The second app is a program used by the police department for the digital video in their patrol cars.

I know you've mentioned in the past that you have a few windows servers and have users setup to launch applications from their Linux desktop from the Windows servers. I'm wondering what you use in Largo. Is your city management package a windows-based program, or do you have a Linux solution? Do you just manage city machines, or law enforcement too?

Keep up the great work!

Dave Richards said...

darkpixel: Right now in 2008, it's virtually impossible to totally eliminate MS Windows in Government. So you focus on what you can control and still save a ton of money. Authentication, desktop (GNOME in our case), OpenOffice, Evolution and Firefox can be implemented. These commodity type applications are expensive, and the Linux versions run well. A move from PCs to thin clients saves 50% right off the bat as well, so there is massive savings there as well. As an example, compare a $650 thin client with a 10 year duty cycle ($65 per year) vs a $1200 dollar PC with a 3 year duty cycle ($400 per year). That doesn't even include operating costs. When I spoke about never being able to get rid of MS Windows, this is because of other agencies and at the state level. People send horribly proprietary documents and files from time to time, and you always have to have a way to open them. 12 employees would be a piece of cake to deploy. Thin clients to everyone, then have one Linux server which logs them in, and gives them Firefox, GNOME, media players, Evolution and OpenOffice. Then build a second server with Win2003+ and install those departmental and specialized applications and use Rdesktop to connect to it. A icon from the GNOME desktop goes right over to Windows server, and the software opens as it always did. Performance is excellent; in our case we even have an engineering CAD package running in this manner. Even 12 concurrent users on Linux is barely a blip, we have gotten 300 into mid-sized HP servers.

Anonymous said...

Thanks for the info Dave. The tough part will be convincing my boss. The excuse for paying the 'windows' price tag is always that he needs to be able to hold someone's feet to the fire when something goes wrong. (I reassure him you can get support contracts from RedHat, Canonical, etc...but he hesitates.)

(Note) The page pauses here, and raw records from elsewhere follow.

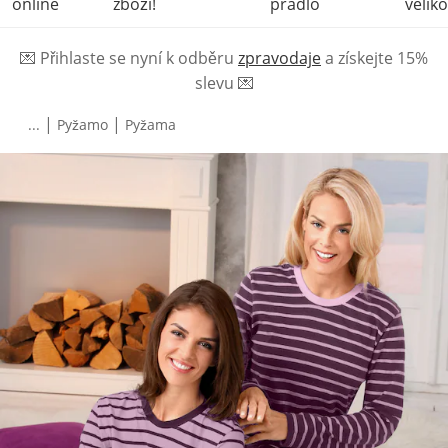
online
zboží!
prádlo
veliko
💌
Přihlaste se nyní k odběru
zpravodaje
a získejte 15%
slevu
💌
|
|
...
Pyžamo
Pyžama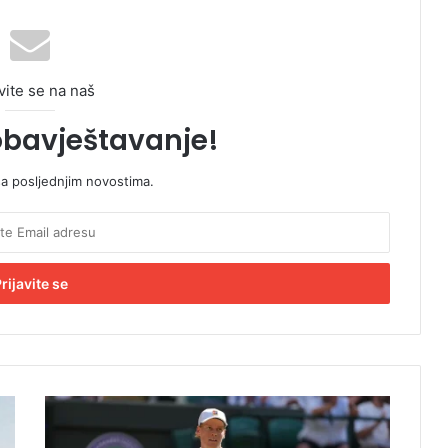
vite se na naš
obavještavanje!
sa posljednjim novostima.
S
i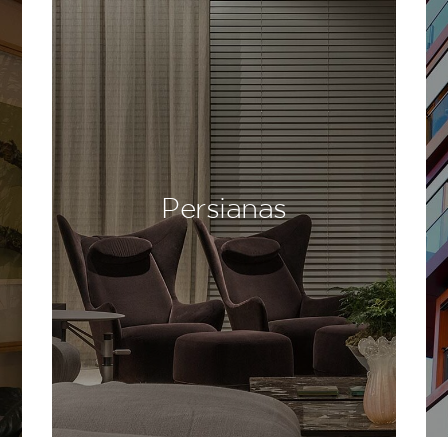
Persianas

Thanks again for the info.

Unknown said...

Dave, just out of curiosity - on what kind of network is this running? I'd guess some sort of Ethernet? Is everyone on that network in the same building or does the city have its own fiber network?

You also mentioned some low bandwidth sites - are they connected via ordinary cable/DSL ?

Thanks for a very interesting blog.

Dave Richards said...

Johan: We have 1Gb ethernet fiber optic lines running to all of the buildings close to City Hall. Then we have Cat 5e to the desktop and the thin clients are running at 100Mb. Our more distant sites are on the best technology possible based on the number of users and availability of technologies. That includes DSL, Cable and Frame. Users on the fiber are all running native X, everyone else is running NX. Even with X and all of the keystroke chatter, it's only 5% utilized and works well.